WORK ORDER 1 -> Name every PC socket mentioned in the HDD-versus-SSD discussion below.

SOURCE PASSAGE ->
It may also be worth replacing the HDD with small SSD right away, unless you specifically want period-correct slow as hxxl experience. It is also a likely failure point - old HDDs are not very reliable at this point. Getting rid of it right away may save a lot of frustration later...

Why people believe this myth about digital SSDs being better than physical real HDD disc drives ?
- The fact is if SSDs are not powered for decades (10 years+) it erases itself when unpowered.
When no power is left in SSD to retain it's bits and bytes then it empties itself.
Then all your hard earned data is gone.

Only trustworthy are HDD disc drives.
- I myself even make sure that my modern PCs have large HDD disc drives.
- I have 30-40 years old disc HDDs still working in storage.
- I love my data and want to preserve it. Only HDDs offer this longtime reliability.

I agree 100% with all of the above. Add to that - vintage computers and more importantly the software they run are not designed to work with solid state media, and might actually provide a poor experience compared to using a spinning disk. I've personally had issues with anything older then 775/939 PCs and SSDs. That includes socket A and 478 stuff (but only when win9x and DOS is involved).

My guess is people run away from HDDs in vintage computers because of how physically fragile they can be. Getting one shipped from across the world might turn an otherwise working vintage HDD into a paperweight.

Statments on these posts are outrageously wrong or at the least misleading and no one who cares about their data should follow what is written there.

First, thinking that data is somehow more secure in HDD is blatantly wrong. MTBF of SSD is far superior compared to HDDs. As they represent very different kinds of technology, the factors affecting SSD reliability are very different from HDDs. For example, the technology used in SSD is a factor in itself and if you have a system with lots of writes, MLC or TLC are generally considered better solutions, although denser (and faster) technologies can be used at the same level as long as you don’t fill the SSDs and leave some capacity on the drives.

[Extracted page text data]
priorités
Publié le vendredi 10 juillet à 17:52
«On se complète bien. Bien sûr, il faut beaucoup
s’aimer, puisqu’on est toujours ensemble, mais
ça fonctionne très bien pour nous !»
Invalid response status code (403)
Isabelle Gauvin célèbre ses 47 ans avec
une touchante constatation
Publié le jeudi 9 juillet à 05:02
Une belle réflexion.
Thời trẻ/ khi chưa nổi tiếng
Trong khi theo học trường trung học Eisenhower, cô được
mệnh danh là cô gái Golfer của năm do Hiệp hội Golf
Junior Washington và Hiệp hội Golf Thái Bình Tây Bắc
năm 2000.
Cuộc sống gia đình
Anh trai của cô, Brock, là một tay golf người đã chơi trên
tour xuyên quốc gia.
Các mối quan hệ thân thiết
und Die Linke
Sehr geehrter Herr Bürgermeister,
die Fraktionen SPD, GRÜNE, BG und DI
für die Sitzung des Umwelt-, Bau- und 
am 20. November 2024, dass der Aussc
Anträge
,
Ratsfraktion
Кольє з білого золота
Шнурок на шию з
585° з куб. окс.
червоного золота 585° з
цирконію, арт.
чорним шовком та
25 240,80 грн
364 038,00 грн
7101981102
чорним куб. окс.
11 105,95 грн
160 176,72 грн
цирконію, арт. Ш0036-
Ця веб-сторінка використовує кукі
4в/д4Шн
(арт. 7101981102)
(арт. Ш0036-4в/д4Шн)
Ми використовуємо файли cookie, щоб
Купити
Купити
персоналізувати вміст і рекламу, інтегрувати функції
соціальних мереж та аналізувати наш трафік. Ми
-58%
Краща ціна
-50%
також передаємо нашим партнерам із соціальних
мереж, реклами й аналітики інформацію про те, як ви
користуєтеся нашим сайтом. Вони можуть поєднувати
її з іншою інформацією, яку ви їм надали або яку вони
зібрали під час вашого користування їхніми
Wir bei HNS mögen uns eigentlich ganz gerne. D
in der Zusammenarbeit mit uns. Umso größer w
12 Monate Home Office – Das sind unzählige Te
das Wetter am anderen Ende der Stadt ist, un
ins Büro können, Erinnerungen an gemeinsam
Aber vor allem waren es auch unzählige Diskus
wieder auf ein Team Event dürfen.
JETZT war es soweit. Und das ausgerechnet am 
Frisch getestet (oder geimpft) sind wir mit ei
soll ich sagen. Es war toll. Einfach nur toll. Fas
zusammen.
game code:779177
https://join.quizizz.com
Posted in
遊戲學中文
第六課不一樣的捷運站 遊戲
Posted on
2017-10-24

WORK ORDER 2 -> Retype the stretch of entries from their start through the line that contains "Ratsfraktion".

TASK ANSWER 1 ->
- 775
- 939
- Socket A
- 478

TASK ANSWER 2 ->
priorités
Publié le vendredi 10 juillet à 17:52
«On se complète bien. Bien sûr, il faut beaucoup
s’aimer, puisqu’on est toujours ensemble, mais
ça fonctionne très bien pour nous !»
Invalid response status code (403)
Isabelle Gauvin célèbre ses 47 ans avec
une touchante constatation
Publié le jeudi 9 juillet à 05:02
Une belle réflexion.
Thời trẻ/ khi chưa nổi tiếng
Trong khi theo học trường trung học Eisenhower, cô được
mệnh danh là cô gái Golfer của năm do Hiệp hội Golf
Junior Washington và Hiệp hội Golf Thái Bình Tây Bắc
năm 2000.
Cuộc sống gia đình
Anh trai của cô, Brock, là một tay golf người đã chơi trên
tour xuyên quốc gia.
Các mối quan hệ thân thiết
und Die Linke
Sehr geehrter Herr Bürgermeister,
die Fraktionen SPD, GRÜNE, BG und DI
für die Sitzung des Umwelt-, Bau- und 
am 20. November 2024, dass der Aussc
Anträge
,
Ratsfraktion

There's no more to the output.